22.03.2020

The Flâneur approach to design

The Flâneur, or flâneuse (female equivalent) is a French word that means “stroller” or “lounger”. Historically, they were representatives of the urban higher class with the freedom to wander detached from society for the purposes of acute observation. Being a flaneur carried all sorts of rich connotations — urban explorer, idler and man of leisure.

The main purpose is to wander, without any real objectives though, it is the opposite to doing nothing. According to Honoré de Balzac, Flânerie is “the gastronomy of the eye”. Walter Benjamin, German Jewish philosopher described the flaneur as a modern urban spectator and investigator of the city. Whilst they are gentlemen strollers of the city, they also play a role in participating and shaping their surroundings.

In the 1990s where the internet boom happened, the cyberflâneur emerged. During the early days of the internet, surfing the web was a form of art without the presence of Google or Facebook to organize information the way it is today. The gradual decline of the historical flâneurs were brought about by the modernization of the streets with larger, exposed common parks. Similarly, the cyberflâneurs followed suit after the introduction and fast growth of Google and Facebook’s presence.

A lot of what we do as designers is rooted in context. Everything we see around us are both problems and inspiration — we may see great solutions that others have came up with or noticed potential improvements that could be made. Sites like Behance and Dribble allow for the same artistic exploration that were done by flâneurs in the cities.

However, what we tend to forget about are the things that we do not see. Consider the knowns and unknowns framework — what we do not see could be the known unknowns or unknown unknowns. When it comes to knowledge, known knowns are facts, known unknowns are questions. Unknown knowns are intuition and unknown unknowns are exploration, a trait strongly tied to the historical flaneurs.

Exploration in the unknown unknown context would indicate observation without purpose, but purely for investigation. By exploring our surroundings and experiences without any direction, we often take an unbiased and uninformed approach to finding potential opportunities. Similarly with the known unknown questions, we can dive deeper into investigating and answering these queries. The only difference is that there is are slightly more tangible grounds to start with.
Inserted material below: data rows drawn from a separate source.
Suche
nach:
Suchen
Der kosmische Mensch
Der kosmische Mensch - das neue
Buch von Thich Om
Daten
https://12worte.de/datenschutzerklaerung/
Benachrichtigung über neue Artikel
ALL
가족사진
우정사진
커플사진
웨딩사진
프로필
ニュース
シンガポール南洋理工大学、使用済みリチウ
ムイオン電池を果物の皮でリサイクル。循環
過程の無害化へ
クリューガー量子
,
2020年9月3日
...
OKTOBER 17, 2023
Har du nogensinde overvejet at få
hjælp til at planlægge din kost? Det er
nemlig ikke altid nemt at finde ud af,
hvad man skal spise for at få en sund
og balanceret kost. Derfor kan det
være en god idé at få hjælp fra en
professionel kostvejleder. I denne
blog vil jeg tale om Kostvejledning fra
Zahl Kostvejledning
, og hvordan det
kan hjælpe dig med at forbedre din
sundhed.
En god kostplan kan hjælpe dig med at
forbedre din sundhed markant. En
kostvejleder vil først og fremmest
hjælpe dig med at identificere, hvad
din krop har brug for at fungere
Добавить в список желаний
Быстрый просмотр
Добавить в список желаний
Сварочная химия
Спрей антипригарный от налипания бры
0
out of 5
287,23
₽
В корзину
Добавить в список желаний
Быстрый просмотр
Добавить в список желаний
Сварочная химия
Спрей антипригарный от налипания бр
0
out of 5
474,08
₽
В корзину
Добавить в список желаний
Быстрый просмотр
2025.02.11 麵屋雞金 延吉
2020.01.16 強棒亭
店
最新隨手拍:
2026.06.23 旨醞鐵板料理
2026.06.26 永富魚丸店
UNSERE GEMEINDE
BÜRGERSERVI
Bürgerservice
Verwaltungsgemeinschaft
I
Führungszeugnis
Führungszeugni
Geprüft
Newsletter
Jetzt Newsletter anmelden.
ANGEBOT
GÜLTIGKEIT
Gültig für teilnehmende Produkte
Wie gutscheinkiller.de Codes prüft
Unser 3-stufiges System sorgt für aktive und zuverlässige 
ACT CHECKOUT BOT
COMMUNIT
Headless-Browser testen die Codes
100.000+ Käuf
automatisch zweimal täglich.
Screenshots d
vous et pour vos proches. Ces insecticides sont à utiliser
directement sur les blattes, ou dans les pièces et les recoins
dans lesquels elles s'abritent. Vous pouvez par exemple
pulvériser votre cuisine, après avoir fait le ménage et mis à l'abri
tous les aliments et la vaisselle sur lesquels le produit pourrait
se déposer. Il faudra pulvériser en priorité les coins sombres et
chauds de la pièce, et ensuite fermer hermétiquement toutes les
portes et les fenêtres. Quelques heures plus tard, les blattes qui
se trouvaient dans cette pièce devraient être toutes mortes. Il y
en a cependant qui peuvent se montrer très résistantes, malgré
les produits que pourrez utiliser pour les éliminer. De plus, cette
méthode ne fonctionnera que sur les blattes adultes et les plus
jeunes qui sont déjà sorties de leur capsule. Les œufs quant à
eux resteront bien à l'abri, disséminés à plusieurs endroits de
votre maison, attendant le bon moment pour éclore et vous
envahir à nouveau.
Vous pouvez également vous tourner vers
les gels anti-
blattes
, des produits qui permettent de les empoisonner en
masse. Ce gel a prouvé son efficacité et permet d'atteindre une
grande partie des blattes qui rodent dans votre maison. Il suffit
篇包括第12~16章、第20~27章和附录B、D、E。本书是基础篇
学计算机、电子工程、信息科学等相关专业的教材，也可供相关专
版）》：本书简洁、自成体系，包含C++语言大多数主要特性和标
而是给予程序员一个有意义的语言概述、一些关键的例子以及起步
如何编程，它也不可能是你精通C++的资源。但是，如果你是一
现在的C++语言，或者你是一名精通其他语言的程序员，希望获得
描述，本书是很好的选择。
Theories are often built on existing knowledge and the curse of knowledge is a cognitive bias where one assumes others have the same context and background to understand certain information. Exploration can help break these barriers to find new information because it is taking a leap into the unknown. For example, hypotheses are derived from known unknowns by reframing questions whereas research and exploration can help better understand the unknowns. Observation is also part of investigation.

Like the flâneur, to solve an unknown unknown requires an open mind. Only with an open mind can we see problems with fresh eyes to produce new, innovative and meaningful solutions that are not just carbon copies of trends that exist on the market.

Forget about Google, Behance and Dribble for a second and return to analog methods of research — go out there in the world and carefully observe. Make your own notes on what you see or not see and develop your own conclusions without any prior contexts.